Russia is more like a combination of a medieval kingdom and the Cosa Nostra than an actual country, and Burkov apparently has powerful friends who do not want to see him spend the next 20 or 30 years in an American federal penitentiary. They would like Israel to “extradite” him to Russia instead of the US, and they have let it be known that if that happens, maybe Na’ama will have her sentence reduced. Since she is both Israeli and American, she is the perfect hostage.
PM Netanyahu will raise the issue with Russian President Vladimir Putin. That will put Putin in an interesting position. The government of Israel doesn’t want to irritate the Americans, so maybe they will find something else that Israel can give Russia in return for Na’ama. Or maybe not, in which case a way will be found to send Burkov to Russia.

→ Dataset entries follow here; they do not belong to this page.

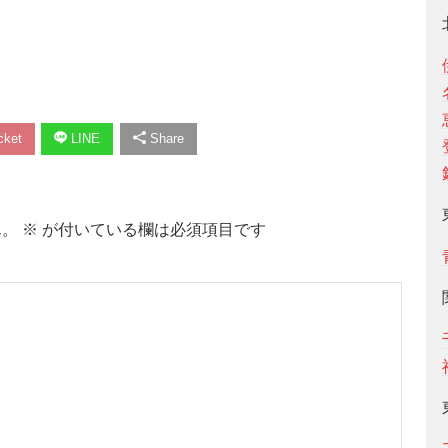
ket
LINE
Share
ん。
※
が付いている欄は必須項目です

Israel has a relationship to its children like no other nation. No culture that I am acquainted with dotes on them to the same extent, from the time they are born until well into adulthood. The national feeling about Na’ama is a complicated story, involving the commandment to redeem captives (pidyon shvuim) and the echoes of history, including the Holocaust. It’s often said that our soldiers are “everybody’s children” and she falls into that category. Like Gilad Shalit, who was held captive by Hamas for five years before Israel fought a war and ultimately traded more than 1000 convicted terrorists for him, including mass murderers, the Jewish nation will not let her sit in a Russian prison.